I'm not sure if I can do this without knowing what f actually is?
Let $X$ be a finite set with $n$ elements and $f: X \rightarrow X$ a one-to-one function. Prove by induction that $f$ is an onto function.
Any pointers? I don't even know how to make a base case for this.
On
An alternative, non-inductive approach. Makes use of the definition of Dedekind-infinite/finite.
Suppose we have injective (1-1) function $f: X\rightarrow X$
Using proof by contrapositive, suppose that $f$ is not surjective (onto).
Let $X'=f(X)$. Show $X'$ is a proper subset of $X$.
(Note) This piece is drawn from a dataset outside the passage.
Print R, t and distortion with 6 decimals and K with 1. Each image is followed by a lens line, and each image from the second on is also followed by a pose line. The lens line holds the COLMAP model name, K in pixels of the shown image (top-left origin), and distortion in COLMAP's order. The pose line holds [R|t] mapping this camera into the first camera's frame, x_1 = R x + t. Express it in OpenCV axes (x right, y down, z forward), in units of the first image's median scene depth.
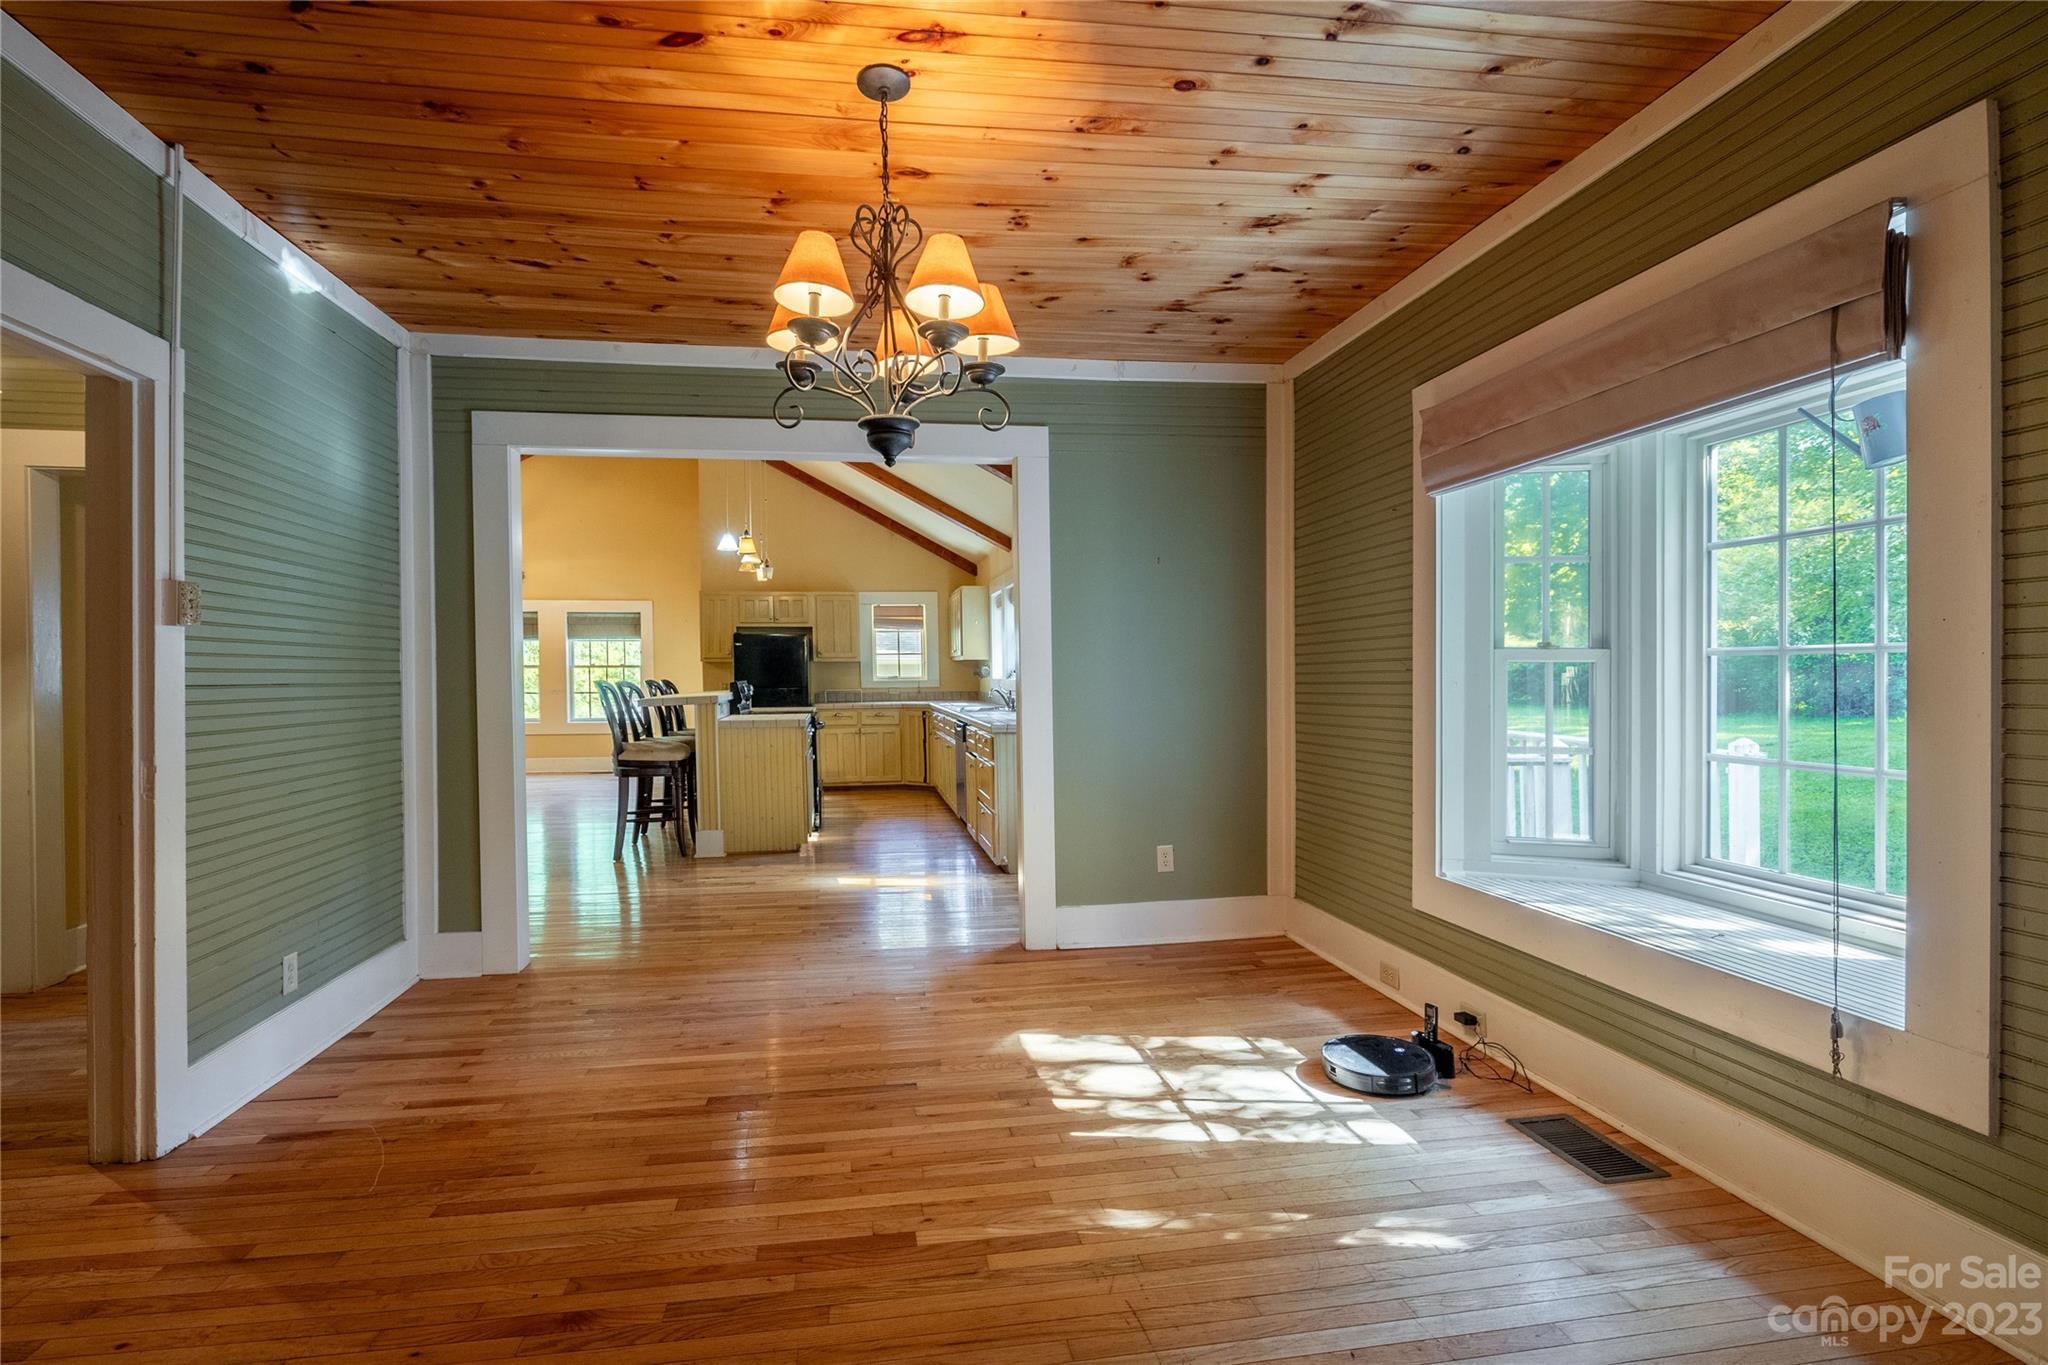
lens RADIAL K [[976.4, 0, 994.2], [0, 976.4, 713.9], [0, 0, 1]] dist [-0.001626, -0.000410]
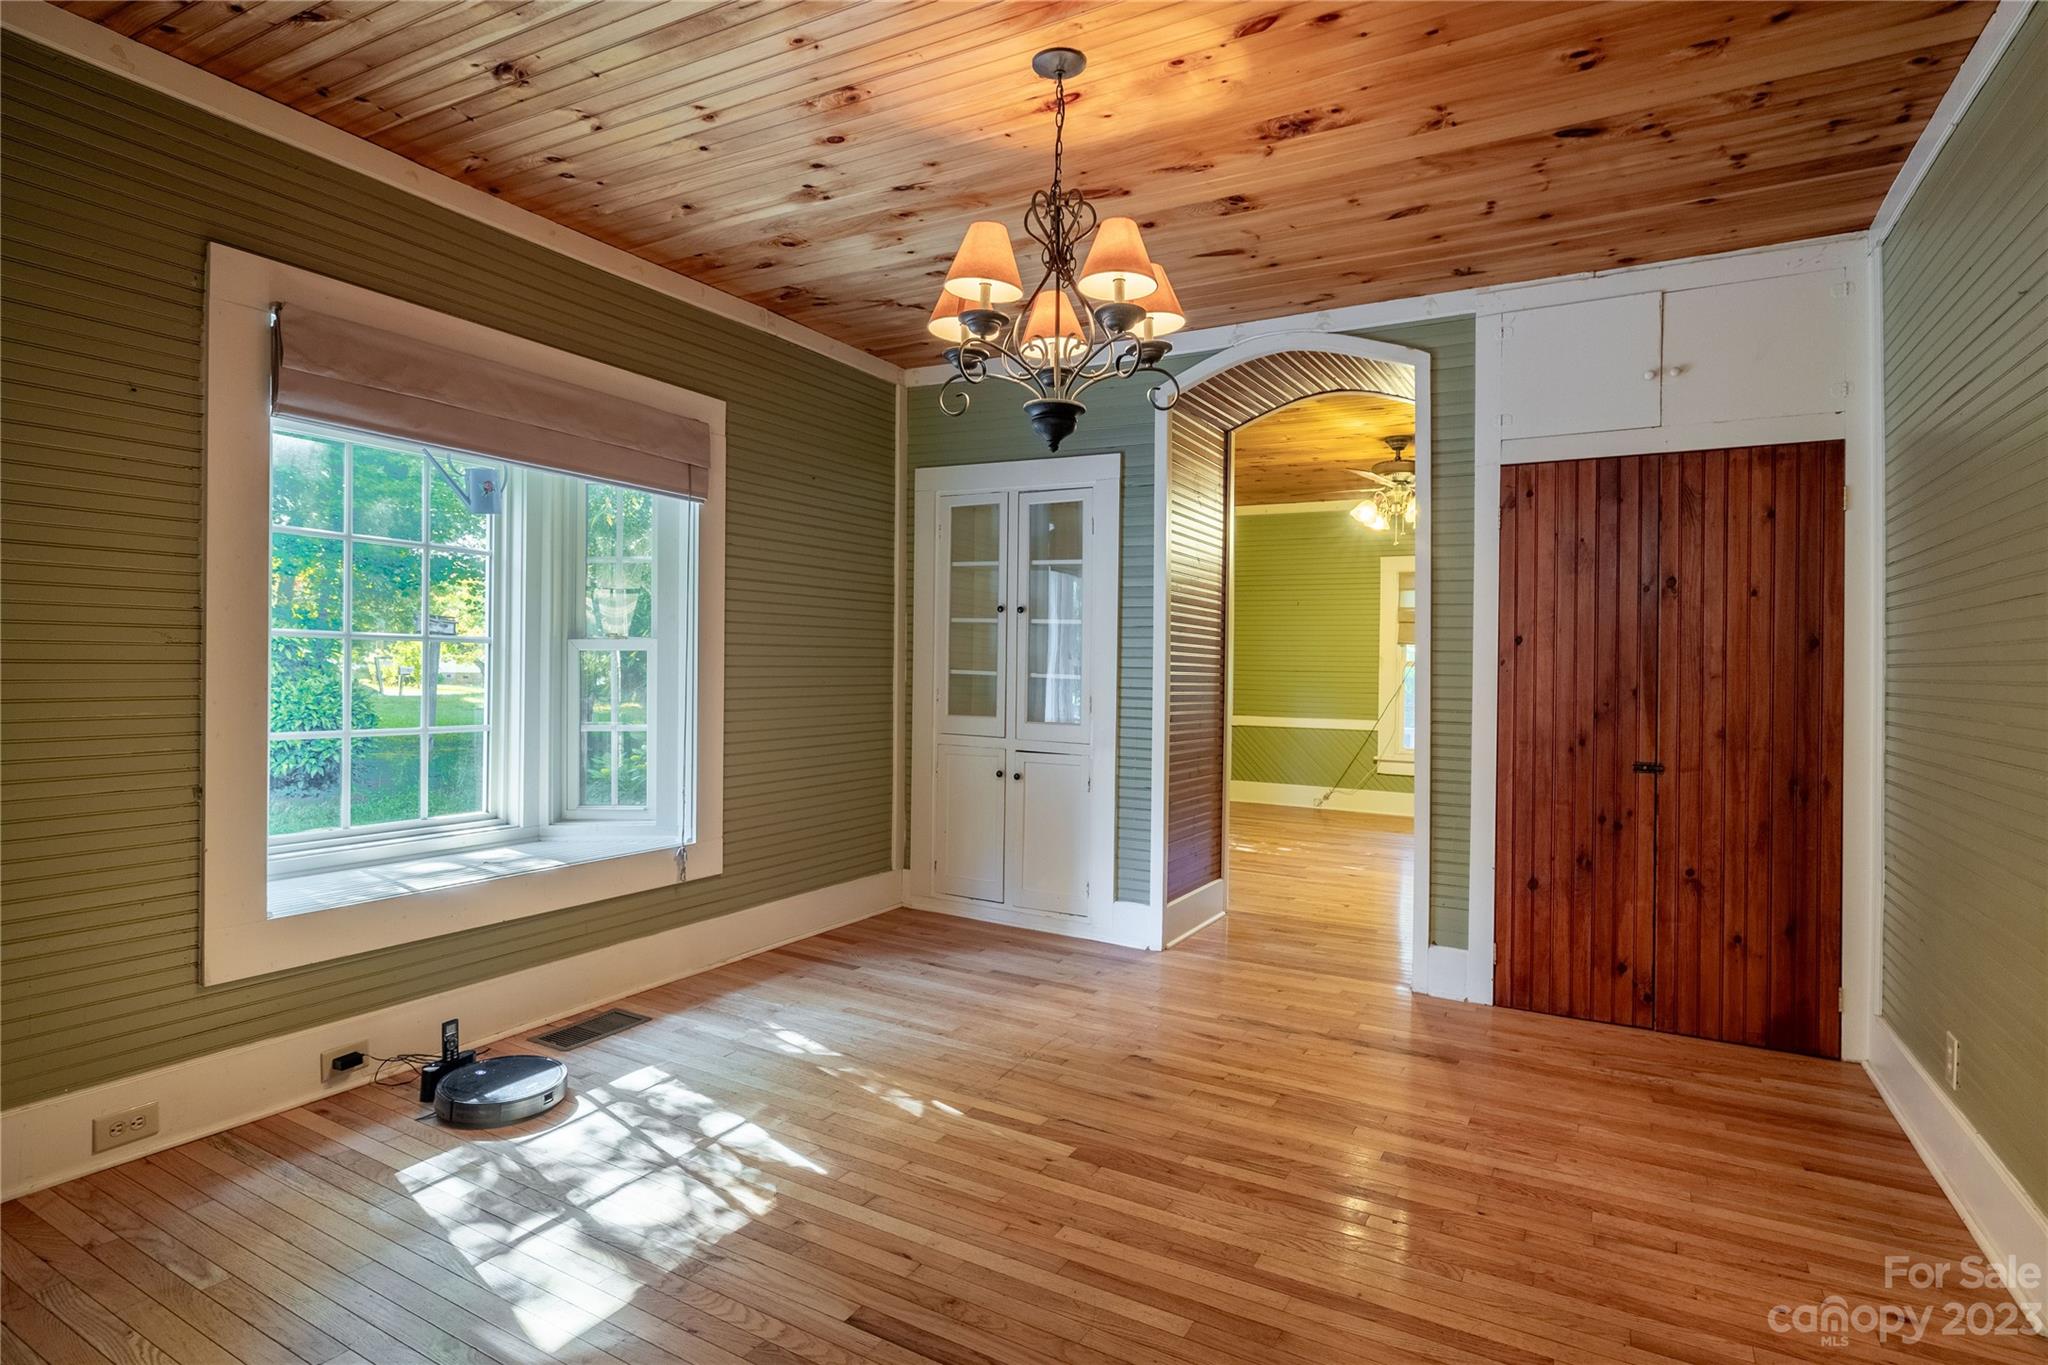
lens RADIAL K [[1044.6, 0, 1024.0], [0, 1044.6, 682.5], [0, 0, 1]] dist [0.000286, 0.000051]
pose [[-0.788192, -0.008049, 0.615376, -0.667501], [0.016305, 0.999290, 0.033955, -0.044583], [-0.615213, 0.036797, -0.787502, 1.689277]]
Construct $f': X'\rightarrow X$, the inverse of $f$ on $X'$.
Show $f'$ is both injective and surjective. By definition, $X$ would then be infinite.
Taking the contrapositive, if $X$ is finite then $f$ is surjective (onto).
Induct on $|X|$. The base case $|X|=1$ is obvious since then there is only one function $X\rightarrow X$.
Now, suppose inductively that $|E|\leq n$ implies that every injective $E\rightarrow E$ is surjective. Suppose $|X|=n+1$ and let $f:X\rightarrow X$ be injective. Seeking a contradiction, suppose $f$ is not surjective so $|f(X)|\leq n$. Then $g:f(X)\rightarrow f(X)$ given by $g(t)=f(t)$ is injective and the inductive hypothesis implies $g$ is surjective. That is, $g(f(X))=f(X)$ so for every $y\in X$ there exists an $x\in X$ such that $f(f(x))=f(y)\Rightarrow f(x)=y$. Thus $f$ is surjective, a contradiction. Hence $f$ is surjective and this closes the induction.